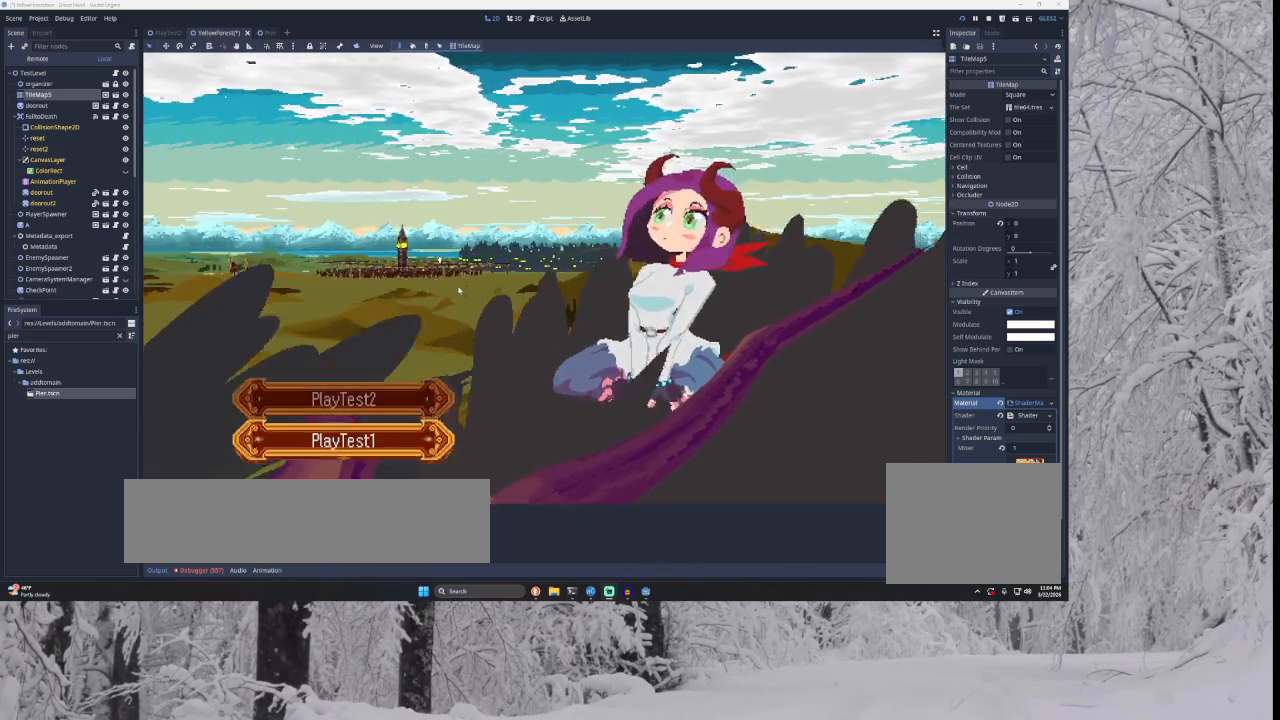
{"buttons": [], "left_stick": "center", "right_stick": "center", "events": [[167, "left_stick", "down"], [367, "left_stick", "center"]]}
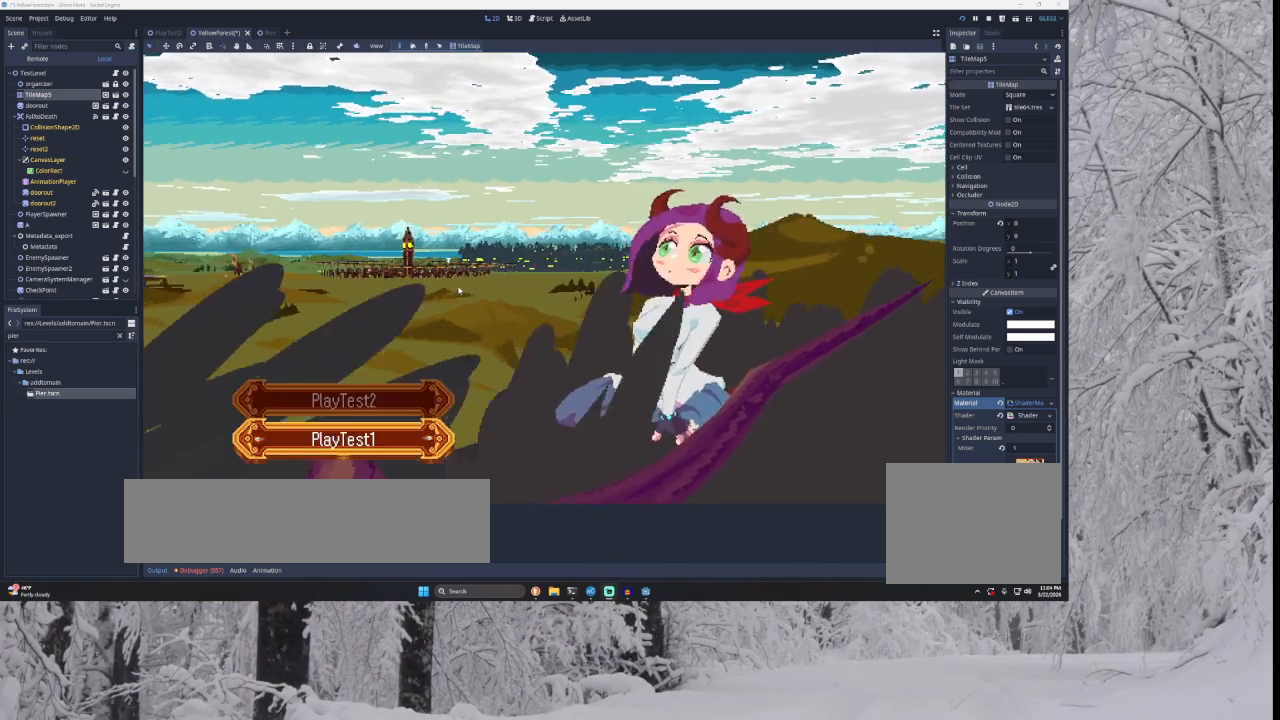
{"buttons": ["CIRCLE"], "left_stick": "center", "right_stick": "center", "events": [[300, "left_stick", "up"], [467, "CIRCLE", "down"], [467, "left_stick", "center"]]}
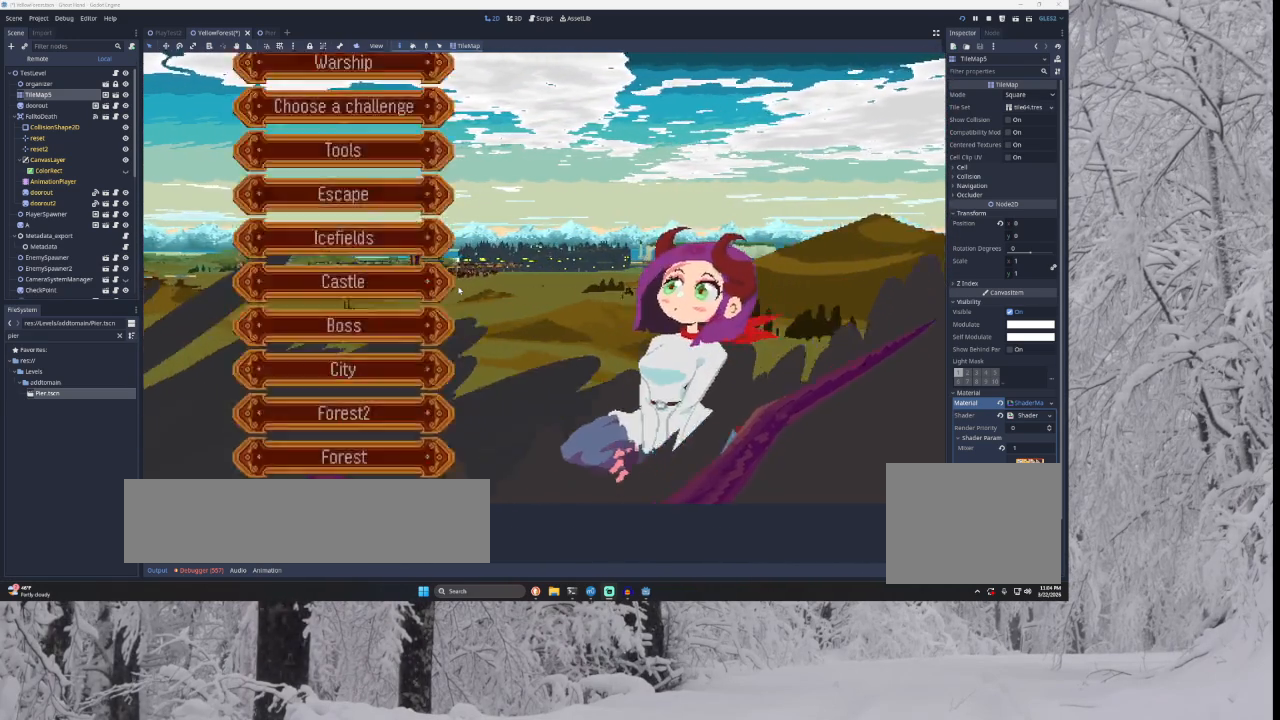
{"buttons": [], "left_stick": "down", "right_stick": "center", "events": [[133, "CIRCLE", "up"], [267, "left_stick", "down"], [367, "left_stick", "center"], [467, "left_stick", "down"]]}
---
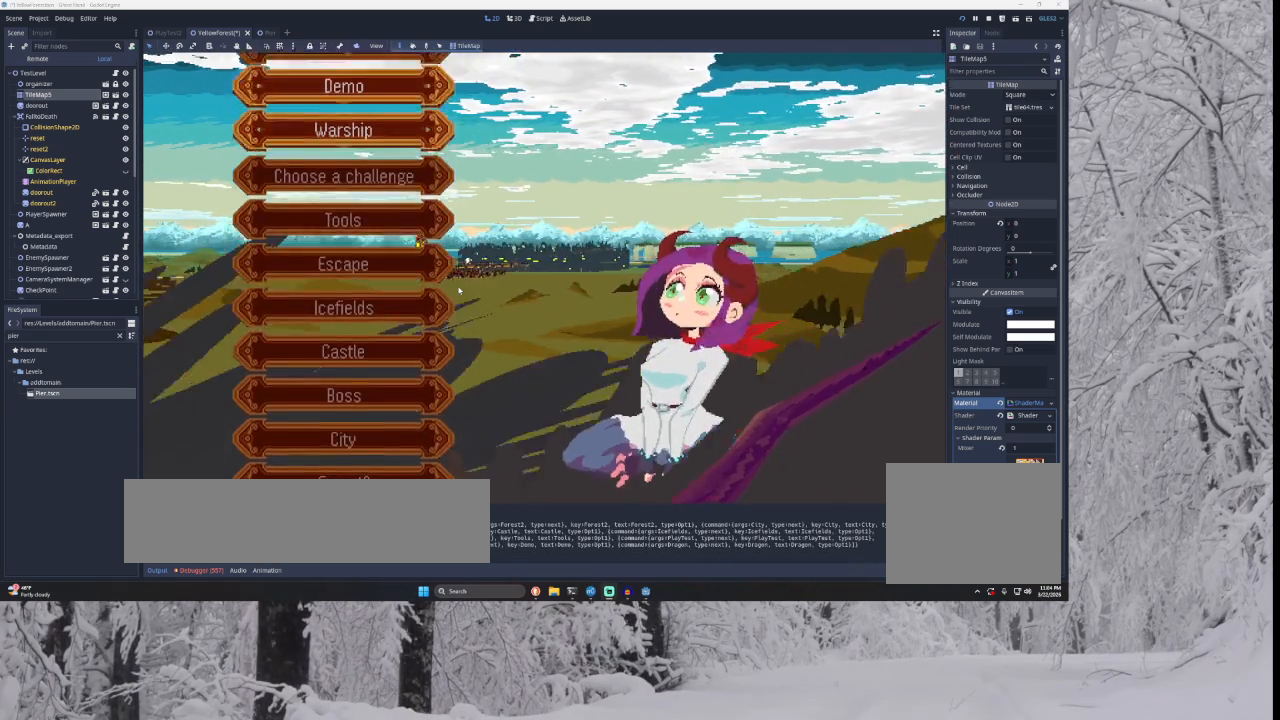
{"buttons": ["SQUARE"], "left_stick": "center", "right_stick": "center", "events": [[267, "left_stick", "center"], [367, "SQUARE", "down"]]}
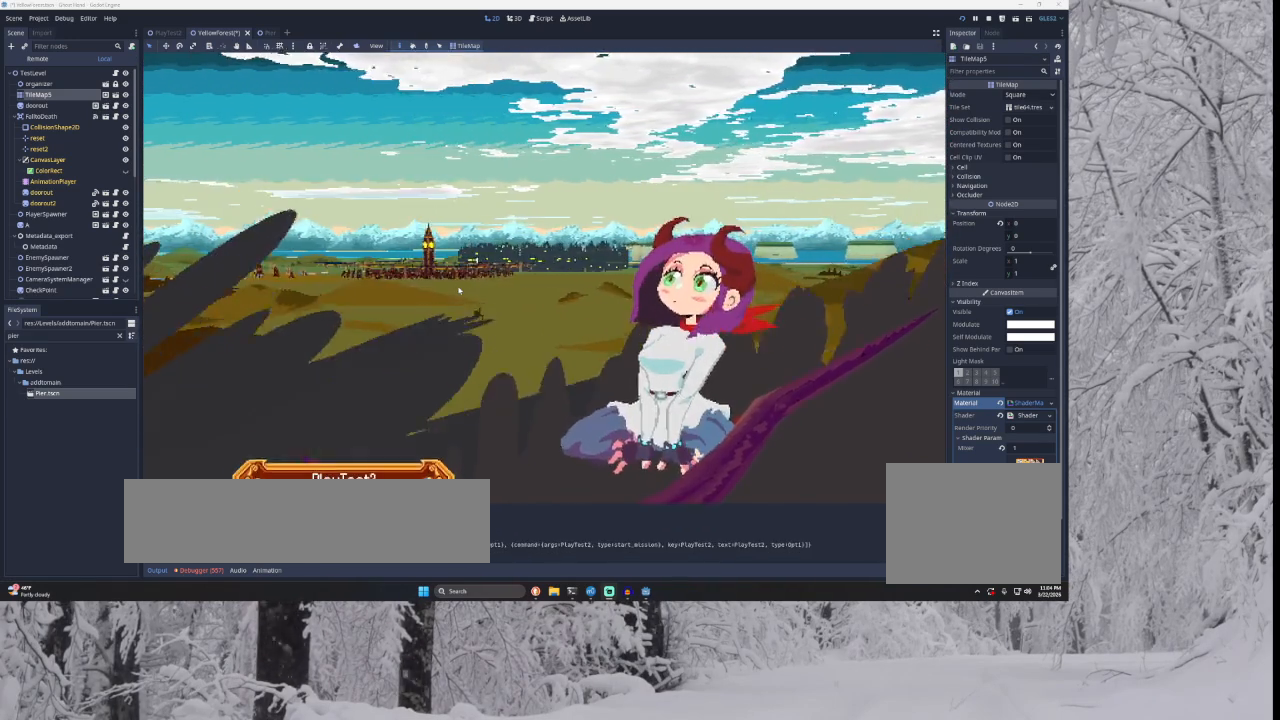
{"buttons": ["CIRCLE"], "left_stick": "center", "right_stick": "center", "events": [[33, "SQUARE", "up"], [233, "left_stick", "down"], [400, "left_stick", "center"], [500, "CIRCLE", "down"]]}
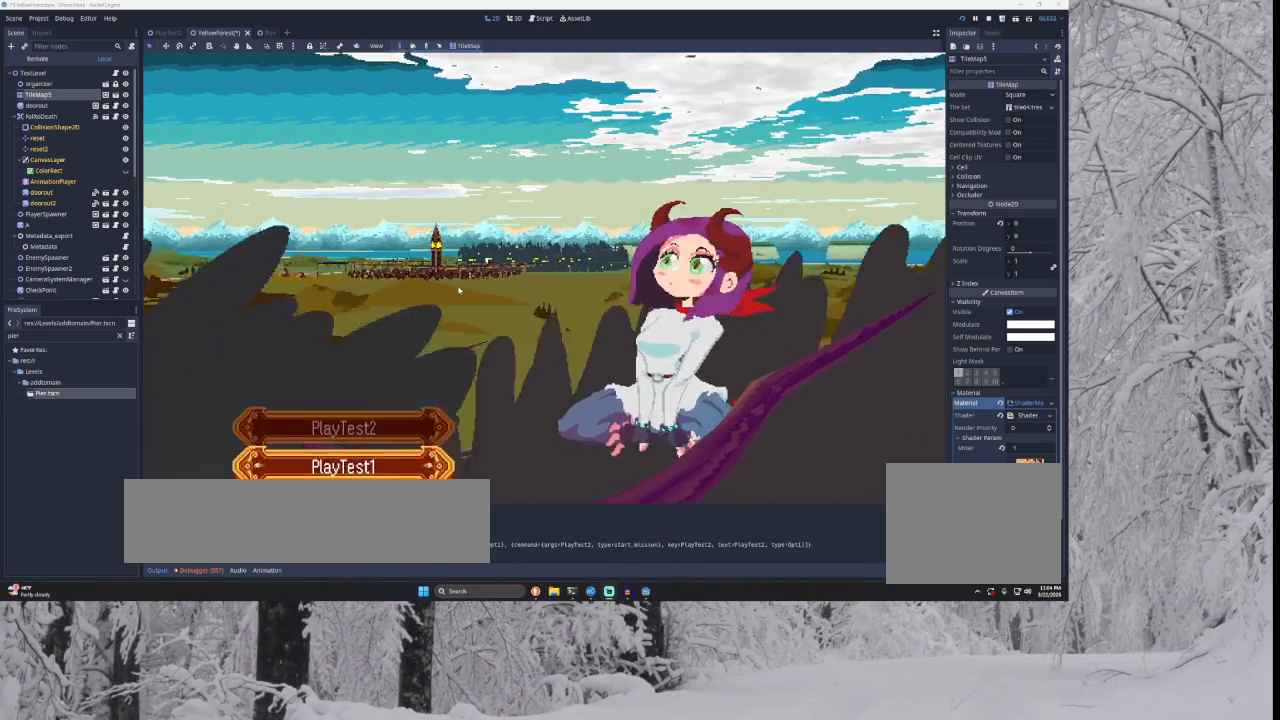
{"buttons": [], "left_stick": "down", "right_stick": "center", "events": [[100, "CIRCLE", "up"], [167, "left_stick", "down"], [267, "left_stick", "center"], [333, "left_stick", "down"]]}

*About this exercise*
Show the lines where the word "CIRCLE" appears in the entries.

*Solution to the problem*
{"buttons": ["CIRCLE"], "left_stick": "center", "right_stick": "center", "events": [[300, "left_stick", "up"], [467, "CIRCLE", "down"], [467, "left_stick", "center"]]}
{"buttons": [], "left_stick": "down", "right_stick": "center", "events": [[133, "CIRCLE", "up"], [267, "left_stick", "down"], [367, "left_stick", "center"], [467, "left_stick", "down"]]}
{"buttons": ["CIRCLE"], "left_stick": "center", "right_stick": "center", "events": [[33, "SQUARE", "up"], [233, "left_stick", "down"], [400, "left_stick", "center"], [500, "CIRCLE", "down"]]}
{"buttons": [], "left_stick": "down", "right_stick": "center", "events": [[100, "CIRCLE", "up"], [167, "left_stick", "down"], [267, "left_stick", "center"], [333, "left_stick", "down"]]}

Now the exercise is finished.